How long ago that moment seems now.

Since then, almost nothing has gone right for the president. The messy rollout of his biggest achievement, the Affordable Care Act, has careened from a simple case of website glitches to a nightmare of consumer complaints. Some of the country’s closest allies have expressed outrage at reports that the NSA was tapping the cellphones of their leaders, including German Chancellor Angela Merkel. And last week, the NBC-Wall Street Journal poll reported that Obama’s approval rating had sunk to 42%, an all-time low for him in that survey.


But the president wasn’t alone in losing ground. That same poll found that the Republican Party has also hit an all-time low, with only 22% of voters saying they had a positive opinion of the GOP. Most dramatically, 63% of voters said they wanted to fire their current member of Congress, while only 29% said their representative deserved reelection.

We’ve finally found an issue on which almost all Americans, right and left, agree: We hate having a federal government that creates problems instead of solving them. And the shutdown, the Obamacare rollout and the phone-tapping scandal are all government-created problems.

Members of Congress on both sides insist that they learned their lesson from the shutdown and won’t stage a repeat performance. But the public isn’t so sure. Polling shows that about half of Americans think Congress is likely to do it again, and that fear is dragging consumer confidence down, making the economy more sluggish than it needs to be.

While Republicans get most of the blame for the government shutdown, voters tend to blame the president — any president — when the economy is bad.

In addition, voters generally believe it’s the president’s job to make the federal government run well, and with the healthcare rollout and the NSA issues following so closely on the heels of the shutdown, the government isn’t exactly humming. “When the system isn’t working, no one comes out well,” noted veteran pollster Andrew Kohut of the Pew Research Center.

In Washington, of course, the big question is what effect the public’s sour mood will have on next year’s congressional election, in which Republicans hope to take over the Senate and Democrats hope to take over the House of Representatives.


Democratic pollster Stan Greenberg surveyed 80 “battleground districts” that could change hands and found that Republicans look more vulnerable than before. In some Republican districts, he told me, House Speaker John A. Boehner (R-Ohio) is now even more unpopular than former Speaker Nancy Pelosi (D-San Francisco). But even Greenberg warned that few voters have actually decided to vote for the other party.

And that finding that almost two-thirds of voters want to fire their member of Congress? Don’t count on it. “If you speak to someone at an emotional moment, you often get an emotional response,” Kohut said. “By election day, voters aren’t likely to behave as dramatically as that.”

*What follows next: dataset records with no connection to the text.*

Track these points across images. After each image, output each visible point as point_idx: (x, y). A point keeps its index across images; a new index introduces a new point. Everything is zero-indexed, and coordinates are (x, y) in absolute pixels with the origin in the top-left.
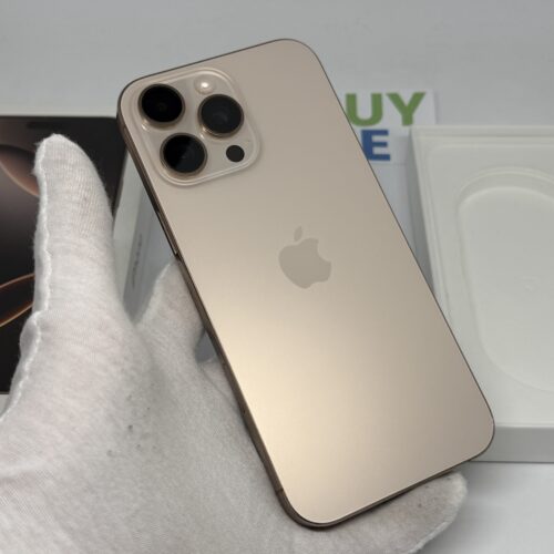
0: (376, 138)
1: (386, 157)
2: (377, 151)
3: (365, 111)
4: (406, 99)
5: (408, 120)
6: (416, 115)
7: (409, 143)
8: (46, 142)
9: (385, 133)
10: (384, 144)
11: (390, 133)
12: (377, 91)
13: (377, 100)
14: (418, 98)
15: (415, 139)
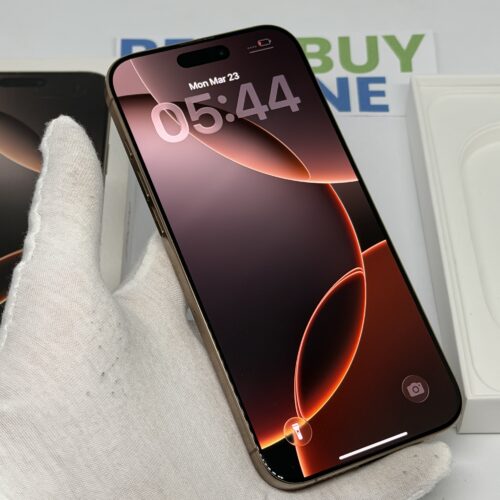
0: (373, 87)
1: (384, 108)
2: (375, 101)
3: (359, 56)
4: (404, 43)
5: (406, 66)
6: (415, 60)
7: (409, 92)
8: (54, 121)
9: (382, 80)
10: (381, 94)
11: (387, 80)
12: (372, 34)
13: (372, 43)
14: (416, 40)
15: (415, 88)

Even if voters stay mad through the 2014 election, it’s unlikely that will change the balance in the House. To gain the 17 seats they’d need for a majority, Democrats would need to win almost every close race in the country.

As for Obama, he’s hoping that once the Obamacare website is running smoothly — which his staff says will happen by the end of November — he can move on to other issues: immigration reform, infrastructure spending and job creation.

But second terms are often rocky. For every Bill Clinton, who managed to push past the rough spots, there’s a George W. Bush, whose second term lurched from one crisis to another.

So far, Obama’s second term hasn’t given his supporters much cause for optimism. Like Bush, Obama came out of reelection declaring that voters had given him a mandate, only to discover that voters’ patience with a president can wear thin astonishingly fast. Whether he regains public confidence now depends largely on making his healthcare program work — its insurance plans, not just its website. For the president, it comes down to one thing: Obamacare.